The Office of historic Preservation, Department of Parks and Recreation has notified the Forest Service that the proposed interpretive trail and interpretive panel “… will result in no adverse effect to historic properties per 36 CFR 800.5(b)”
On January 12, 2017, volunteers, Carol, Pam, and Erik met with USFS staff, Cindy, Phyllis and Valerie to discuss the layout and content of the interpretive sign. The sign will be approximately 4 feet high by 6 feet wide and include information about the Bowerman family, the barn construction and function, and the interpretive trail.
On January 14th, volunteers photographed features in the interior of the barn. The recent snow required some effort to remove before getting into the barn.
After much hard work by all, a new Interpretive Plan has been approved by USFS District Ranger, Lesley Yen.
On Wednesday August 3, 2016, volunteers met with USFS personnel at the Young Family Ranch in Weaverville to discuss the Interpretive trail plan.
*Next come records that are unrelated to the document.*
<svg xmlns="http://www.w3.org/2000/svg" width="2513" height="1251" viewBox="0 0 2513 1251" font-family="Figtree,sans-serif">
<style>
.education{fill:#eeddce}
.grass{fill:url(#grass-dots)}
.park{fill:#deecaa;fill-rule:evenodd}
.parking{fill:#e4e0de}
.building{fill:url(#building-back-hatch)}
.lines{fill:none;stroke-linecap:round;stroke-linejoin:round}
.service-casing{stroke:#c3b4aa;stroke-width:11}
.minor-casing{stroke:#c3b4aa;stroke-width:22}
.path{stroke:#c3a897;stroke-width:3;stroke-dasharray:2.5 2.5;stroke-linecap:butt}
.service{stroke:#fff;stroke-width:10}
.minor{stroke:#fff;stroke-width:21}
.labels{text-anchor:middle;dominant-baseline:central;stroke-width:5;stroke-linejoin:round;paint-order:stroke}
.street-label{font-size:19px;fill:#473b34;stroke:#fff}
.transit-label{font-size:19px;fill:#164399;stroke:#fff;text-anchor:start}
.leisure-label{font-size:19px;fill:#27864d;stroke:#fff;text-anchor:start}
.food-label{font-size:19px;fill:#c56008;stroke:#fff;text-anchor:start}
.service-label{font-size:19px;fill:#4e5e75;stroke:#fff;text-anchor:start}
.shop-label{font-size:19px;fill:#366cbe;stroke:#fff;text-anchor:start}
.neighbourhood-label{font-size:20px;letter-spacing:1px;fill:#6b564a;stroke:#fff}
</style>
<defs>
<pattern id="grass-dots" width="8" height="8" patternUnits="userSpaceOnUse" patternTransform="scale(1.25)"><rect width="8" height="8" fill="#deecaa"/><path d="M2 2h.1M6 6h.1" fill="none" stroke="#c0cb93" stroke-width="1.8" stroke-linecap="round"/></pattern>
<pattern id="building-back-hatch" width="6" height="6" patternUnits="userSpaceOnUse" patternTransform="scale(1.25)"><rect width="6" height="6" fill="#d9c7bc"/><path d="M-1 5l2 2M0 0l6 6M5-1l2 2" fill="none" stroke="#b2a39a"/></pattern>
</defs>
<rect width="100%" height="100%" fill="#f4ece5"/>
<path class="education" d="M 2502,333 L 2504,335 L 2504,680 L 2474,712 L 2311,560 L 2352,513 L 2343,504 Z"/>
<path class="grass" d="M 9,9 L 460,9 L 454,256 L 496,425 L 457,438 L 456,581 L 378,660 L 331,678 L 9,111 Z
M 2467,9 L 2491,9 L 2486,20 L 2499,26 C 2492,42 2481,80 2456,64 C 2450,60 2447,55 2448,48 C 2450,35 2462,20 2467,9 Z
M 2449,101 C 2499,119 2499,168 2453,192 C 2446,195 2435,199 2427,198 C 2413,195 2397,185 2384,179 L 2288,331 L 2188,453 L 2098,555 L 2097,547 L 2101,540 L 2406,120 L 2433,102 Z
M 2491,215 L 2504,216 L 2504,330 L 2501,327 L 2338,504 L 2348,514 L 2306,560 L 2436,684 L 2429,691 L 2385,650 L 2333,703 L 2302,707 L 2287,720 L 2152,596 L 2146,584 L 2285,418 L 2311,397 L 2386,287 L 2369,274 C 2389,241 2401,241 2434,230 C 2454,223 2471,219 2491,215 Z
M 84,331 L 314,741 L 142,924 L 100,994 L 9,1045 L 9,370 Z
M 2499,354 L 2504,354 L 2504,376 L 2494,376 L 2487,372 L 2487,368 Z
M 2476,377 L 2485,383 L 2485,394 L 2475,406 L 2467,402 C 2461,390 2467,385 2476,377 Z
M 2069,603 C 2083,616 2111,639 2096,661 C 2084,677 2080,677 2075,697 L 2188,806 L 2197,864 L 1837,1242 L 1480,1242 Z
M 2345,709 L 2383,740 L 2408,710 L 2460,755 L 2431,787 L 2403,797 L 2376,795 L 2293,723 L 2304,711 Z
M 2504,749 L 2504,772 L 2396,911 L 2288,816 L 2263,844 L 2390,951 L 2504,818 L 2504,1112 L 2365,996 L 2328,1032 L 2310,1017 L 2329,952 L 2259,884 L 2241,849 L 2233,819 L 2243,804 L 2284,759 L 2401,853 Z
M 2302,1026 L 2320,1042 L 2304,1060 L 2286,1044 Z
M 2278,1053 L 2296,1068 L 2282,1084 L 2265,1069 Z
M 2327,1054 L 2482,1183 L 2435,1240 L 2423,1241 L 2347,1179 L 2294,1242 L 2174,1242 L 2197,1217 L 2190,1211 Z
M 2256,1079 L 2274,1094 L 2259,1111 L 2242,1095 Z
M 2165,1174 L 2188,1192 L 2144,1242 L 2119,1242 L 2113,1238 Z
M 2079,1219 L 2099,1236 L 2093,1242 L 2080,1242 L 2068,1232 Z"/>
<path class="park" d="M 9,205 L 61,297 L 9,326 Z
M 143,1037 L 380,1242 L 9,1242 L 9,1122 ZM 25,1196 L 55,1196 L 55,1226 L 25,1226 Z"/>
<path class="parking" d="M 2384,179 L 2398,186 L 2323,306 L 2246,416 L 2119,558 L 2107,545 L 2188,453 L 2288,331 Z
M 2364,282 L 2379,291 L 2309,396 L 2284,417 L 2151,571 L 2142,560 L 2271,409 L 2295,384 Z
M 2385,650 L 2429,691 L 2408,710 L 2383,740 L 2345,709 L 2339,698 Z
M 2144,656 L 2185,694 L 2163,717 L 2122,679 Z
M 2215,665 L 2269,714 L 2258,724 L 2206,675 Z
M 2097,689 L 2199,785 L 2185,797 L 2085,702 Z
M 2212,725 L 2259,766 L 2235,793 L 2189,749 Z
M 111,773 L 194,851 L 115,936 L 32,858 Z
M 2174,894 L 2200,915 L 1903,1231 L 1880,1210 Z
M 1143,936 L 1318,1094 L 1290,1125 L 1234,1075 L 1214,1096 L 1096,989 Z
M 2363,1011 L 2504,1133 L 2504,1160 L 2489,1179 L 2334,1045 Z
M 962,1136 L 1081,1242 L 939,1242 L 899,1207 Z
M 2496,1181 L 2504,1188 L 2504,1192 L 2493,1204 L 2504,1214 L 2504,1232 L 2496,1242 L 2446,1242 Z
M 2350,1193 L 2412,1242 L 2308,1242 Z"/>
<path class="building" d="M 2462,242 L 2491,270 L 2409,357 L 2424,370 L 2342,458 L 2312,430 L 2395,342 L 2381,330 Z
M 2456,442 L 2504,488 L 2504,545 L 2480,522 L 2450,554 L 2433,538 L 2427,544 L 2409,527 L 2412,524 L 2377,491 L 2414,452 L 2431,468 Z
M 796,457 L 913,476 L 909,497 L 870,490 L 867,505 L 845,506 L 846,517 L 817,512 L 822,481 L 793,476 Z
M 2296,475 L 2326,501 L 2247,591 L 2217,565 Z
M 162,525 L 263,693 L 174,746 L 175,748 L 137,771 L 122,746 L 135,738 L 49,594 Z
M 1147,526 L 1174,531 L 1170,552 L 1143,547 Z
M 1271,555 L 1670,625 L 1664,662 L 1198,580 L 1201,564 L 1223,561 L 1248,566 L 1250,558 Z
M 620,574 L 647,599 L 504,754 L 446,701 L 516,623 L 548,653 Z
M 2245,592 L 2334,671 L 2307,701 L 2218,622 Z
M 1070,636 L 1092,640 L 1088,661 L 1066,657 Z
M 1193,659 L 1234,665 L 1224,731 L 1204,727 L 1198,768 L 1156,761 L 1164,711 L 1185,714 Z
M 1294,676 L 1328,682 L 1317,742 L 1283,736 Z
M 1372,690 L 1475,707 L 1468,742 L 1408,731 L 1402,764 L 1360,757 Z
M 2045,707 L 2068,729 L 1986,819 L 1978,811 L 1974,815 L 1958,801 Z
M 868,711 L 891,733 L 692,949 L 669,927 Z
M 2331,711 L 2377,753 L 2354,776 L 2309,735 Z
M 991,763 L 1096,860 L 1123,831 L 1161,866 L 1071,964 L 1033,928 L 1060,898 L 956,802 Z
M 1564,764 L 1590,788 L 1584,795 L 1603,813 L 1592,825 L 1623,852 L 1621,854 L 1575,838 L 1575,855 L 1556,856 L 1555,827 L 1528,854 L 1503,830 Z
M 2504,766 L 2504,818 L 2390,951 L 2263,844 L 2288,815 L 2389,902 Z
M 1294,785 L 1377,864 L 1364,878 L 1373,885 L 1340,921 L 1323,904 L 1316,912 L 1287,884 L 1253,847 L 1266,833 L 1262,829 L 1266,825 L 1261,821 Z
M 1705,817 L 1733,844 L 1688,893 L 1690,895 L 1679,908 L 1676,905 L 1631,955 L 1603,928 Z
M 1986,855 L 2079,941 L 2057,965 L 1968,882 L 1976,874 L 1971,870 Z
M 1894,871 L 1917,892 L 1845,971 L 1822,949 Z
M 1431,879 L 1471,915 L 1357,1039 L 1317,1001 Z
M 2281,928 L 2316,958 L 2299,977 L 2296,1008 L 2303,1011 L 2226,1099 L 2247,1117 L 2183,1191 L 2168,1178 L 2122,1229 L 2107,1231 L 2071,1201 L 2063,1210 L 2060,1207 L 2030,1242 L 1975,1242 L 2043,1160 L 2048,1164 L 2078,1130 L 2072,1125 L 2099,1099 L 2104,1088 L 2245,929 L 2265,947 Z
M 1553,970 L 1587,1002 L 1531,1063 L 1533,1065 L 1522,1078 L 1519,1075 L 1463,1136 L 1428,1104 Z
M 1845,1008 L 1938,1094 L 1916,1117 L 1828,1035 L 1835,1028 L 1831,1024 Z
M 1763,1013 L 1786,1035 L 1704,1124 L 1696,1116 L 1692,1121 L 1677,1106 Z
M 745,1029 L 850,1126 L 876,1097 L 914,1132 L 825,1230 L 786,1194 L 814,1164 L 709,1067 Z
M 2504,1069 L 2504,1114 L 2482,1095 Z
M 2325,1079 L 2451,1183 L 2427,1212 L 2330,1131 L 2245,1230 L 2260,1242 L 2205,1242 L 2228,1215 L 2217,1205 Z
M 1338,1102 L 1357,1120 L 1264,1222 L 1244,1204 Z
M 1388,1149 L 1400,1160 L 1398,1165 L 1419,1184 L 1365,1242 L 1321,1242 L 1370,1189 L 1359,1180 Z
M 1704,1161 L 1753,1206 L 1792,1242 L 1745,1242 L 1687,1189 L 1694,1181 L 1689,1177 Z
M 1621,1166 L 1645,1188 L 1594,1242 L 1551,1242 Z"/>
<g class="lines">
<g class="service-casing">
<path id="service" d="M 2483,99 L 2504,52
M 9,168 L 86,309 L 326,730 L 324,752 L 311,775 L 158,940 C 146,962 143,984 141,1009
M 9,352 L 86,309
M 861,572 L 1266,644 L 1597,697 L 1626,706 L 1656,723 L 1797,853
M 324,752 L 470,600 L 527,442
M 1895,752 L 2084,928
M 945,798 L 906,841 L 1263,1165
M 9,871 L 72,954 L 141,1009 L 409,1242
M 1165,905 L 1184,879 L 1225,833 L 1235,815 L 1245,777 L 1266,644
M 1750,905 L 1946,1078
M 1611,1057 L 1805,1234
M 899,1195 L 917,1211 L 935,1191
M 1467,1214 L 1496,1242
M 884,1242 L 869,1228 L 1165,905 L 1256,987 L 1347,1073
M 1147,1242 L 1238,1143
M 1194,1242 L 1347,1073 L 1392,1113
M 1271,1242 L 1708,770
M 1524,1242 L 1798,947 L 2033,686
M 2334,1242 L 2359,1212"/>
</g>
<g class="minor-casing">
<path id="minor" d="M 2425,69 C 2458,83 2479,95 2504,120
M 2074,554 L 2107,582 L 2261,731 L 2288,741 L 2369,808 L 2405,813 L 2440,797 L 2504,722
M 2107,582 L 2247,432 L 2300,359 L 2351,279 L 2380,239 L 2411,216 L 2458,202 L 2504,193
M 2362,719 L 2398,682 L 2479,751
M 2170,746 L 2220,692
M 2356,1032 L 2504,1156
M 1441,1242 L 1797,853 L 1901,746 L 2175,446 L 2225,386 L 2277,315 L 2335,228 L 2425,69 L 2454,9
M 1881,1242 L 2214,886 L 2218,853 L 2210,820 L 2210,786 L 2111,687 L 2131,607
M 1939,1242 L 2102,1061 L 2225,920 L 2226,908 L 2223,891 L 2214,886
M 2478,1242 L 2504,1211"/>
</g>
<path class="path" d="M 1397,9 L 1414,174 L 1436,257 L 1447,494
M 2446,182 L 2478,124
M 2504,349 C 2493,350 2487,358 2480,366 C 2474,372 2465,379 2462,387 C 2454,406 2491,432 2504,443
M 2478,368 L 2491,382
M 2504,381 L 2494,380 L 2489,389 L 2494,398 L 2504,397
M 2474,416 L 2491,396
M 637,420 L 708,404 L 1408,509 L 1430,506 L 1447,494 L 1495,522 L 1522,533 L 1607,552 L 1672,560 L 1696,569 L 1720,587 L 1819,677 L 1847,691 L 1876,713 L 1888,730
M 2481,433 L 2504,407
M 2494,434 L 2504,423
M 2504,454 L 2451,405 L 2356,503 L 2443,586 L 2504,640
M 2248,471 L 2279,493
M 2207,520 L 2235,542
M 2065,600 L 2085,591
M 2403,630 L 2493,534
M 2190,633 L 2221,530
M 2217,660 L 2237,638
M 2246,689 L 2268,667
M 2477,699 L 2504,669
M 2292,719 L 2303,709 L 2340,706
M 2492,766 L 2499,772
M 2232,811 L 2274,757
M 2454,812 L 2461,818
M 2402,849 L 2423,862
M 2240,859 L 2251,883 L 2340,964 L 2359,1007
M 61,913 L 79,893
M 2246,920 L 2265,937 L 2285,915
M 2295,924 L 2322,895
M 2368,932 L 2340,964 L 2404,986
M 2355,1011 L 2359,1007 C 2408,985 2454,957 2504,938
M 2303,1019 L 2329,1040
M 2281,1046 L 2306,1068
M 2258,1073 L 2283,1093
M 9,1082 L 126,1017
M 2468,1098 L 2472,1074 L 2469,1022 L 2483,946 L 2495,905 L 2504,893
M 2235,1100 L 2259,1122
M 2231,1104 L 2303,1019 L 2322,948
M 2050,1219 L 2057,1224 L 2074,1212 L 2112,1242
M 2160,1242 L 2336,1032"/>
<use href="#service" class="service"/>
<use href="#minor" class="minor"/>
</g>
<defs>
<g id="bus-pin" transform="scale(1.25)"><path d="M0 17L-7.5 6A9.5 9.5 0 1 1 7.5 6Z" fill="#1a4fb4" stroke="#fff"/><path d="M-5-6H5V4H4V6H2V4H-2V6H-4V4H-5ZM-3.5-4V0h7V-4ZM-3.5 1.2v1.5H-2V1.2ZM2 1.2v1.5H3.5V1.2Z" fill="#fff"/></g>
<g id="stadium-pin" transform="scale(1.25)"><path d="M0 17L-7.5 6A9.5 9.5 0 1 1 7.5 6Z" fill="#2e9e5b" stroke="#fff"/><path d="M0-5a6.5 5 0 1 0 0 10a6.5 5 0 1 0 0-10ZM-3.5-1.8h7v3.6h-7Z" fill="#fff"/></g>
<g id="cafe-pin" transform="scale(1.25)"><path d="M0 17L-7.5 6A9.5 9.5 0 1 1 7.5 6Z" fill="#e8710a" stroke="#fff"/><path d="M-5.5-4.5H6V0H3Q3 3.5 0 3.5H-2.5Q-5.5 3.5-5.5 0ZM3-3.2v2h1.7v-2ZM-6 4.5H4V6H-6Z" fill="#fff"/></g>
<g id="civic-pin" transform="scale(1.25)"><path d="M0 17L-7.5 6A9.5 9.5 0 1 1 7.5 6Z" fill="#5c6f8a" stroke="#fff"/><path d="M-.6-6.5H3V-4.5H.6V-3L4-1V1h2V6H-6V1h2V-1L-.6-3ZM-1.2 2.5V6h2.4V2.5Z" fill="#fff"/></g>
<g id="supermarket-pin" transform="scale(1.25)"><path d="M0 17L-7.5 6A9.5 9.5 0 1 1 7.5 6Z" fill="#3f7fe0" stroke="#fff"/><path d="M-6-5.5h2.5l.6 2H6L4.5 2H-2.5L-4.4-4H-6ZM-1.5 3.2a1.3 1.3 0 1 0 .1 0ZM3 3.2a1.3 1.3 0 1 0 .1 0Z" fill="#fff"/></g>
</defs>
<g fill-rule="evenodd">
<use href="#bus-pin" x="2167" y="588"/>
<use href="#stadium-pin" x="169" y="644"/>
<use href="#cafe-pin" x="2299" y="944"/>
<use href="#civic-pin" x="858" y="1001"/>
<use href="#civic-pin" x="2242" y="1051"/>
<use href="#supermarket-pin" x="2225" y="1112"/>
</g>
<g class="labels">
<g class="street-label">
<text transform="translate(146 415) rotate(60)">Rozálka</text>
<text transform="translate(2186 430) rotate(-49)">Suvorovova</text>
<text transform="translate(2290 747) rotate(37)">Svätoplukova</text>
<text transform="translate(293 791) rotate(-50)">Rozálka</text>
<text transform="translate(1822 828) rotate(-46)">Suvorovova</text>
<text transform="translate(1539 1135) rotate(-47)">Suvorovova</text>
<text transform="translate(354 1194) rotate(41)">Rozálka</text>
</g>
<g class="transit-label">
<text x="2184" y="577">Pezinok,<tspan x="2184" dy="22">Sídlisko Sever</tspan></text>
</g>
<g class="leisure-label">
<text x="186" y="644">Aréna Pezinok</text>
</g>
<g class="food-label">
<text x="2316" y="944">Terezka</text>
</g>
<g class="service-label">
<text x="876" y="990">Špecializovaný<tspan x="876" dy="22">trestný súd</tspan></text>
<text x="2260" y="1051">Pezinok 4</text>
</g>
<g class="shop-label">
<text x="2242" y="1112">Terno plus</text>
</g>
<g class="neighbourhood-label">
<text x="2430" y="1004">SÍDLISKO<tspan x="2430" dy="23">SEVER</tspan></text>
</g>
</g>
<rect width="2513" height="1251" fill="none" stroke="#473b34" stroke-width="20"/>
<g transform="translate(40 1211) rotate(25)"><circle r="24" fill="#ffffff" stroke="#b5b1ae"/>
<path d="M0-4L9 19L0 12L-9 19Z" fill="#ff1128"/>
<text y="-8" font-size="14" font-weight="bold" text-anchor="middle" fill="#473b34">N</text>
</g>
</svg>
Attending from the USFS were Valerie Glowinski, Peter Schmidt, Cynthia Luzietti, and Phyllis Swanson. Volunteer attendees were Carol Fall, Pam Augspurger, and Erik Anderson.
On Saturday July 2, 2016 visitors had the rare opportunity to visit the inside of the Bowerman Barn guided by docent, Carol Fall. The inside is only accessible during guided tours due to structural issues. Future docent tours will be announced on this website and local media.
Docent guided tours will be available at the Bowerman Barn and Ranch on Saturday July 2nd from 1 to 3 pm.
We invite you to visit the Bowerman Barn and Ranch as guides describe pioneer life in the 1880’s.
Imagine living along the main transportation route between California and Oregon, housing team-sters and their mules, selling butter and beef to miners and exploring the Trinity Alps. Join us and learn about the life of these early settlers of Trinity County.
We invite you to visit the Bowerman Barn and Ranch as guides describe pioneer life in the 1880’s on Saturday, May 28th from 1:00 pm until 3:00 pm and Sunday, May 29th from 1:00 pm to 3:00 pm.
During the docent guided tour times, the barn will be open and visitors are invited to view the interior. The walking tour around the barn is over uneven ground and sturdy shoes are recommended. There is no charge for the tour.
The Forest Service mules are back in the Bowerman pasture in preparation for the summer season.
Volunteers are needed for the next work day on Sunday May 22 from 1 pm to 3 pm to layout the interpretive trail. The work will consist of weed-whacking, cutting branches, raking etc. to make a nicer trail for the upcoming Memorial day weekend docent tour events. 1 pm is the safety briefing and the finish up will be about 3 pm. Snacks and beverages will be provided.
On April 12, 2016, Forest Service personnel and volunteers met at the Bowerman Barn to discuss the interpretive trail. The group walked along the proposed trail to define the path and the location of interpretive markers. The County Resource Conservation District, which will help build the trail, was represented by Shiloe Braxton, District Manager. Forest Service personnel attending were Vinci Keeler, Phyllis Swanson, Peter Schmidt, Cynthia Luzietti, and Charles Clark. Volunteers included Carol Fall, Pam Augspurger, Erik Anderson, and Mariko Tanaka.
The Trinity Resource Advisory Committee (RAC) met on April 4, 2016 and approved funding of $8,000 for the “Bowerman Homestead Trail and Web Map” proposal. The funding will be used for two components. The first component is to construct the interpretive trail through the Bowerman Homestead site connecting historic features. The second component involves creating accurate, user friendly information available via an updated interactive website and smart phone application. The RAC funding is from the Secure Rural Schools Authorization Extension, Public Law 110-343.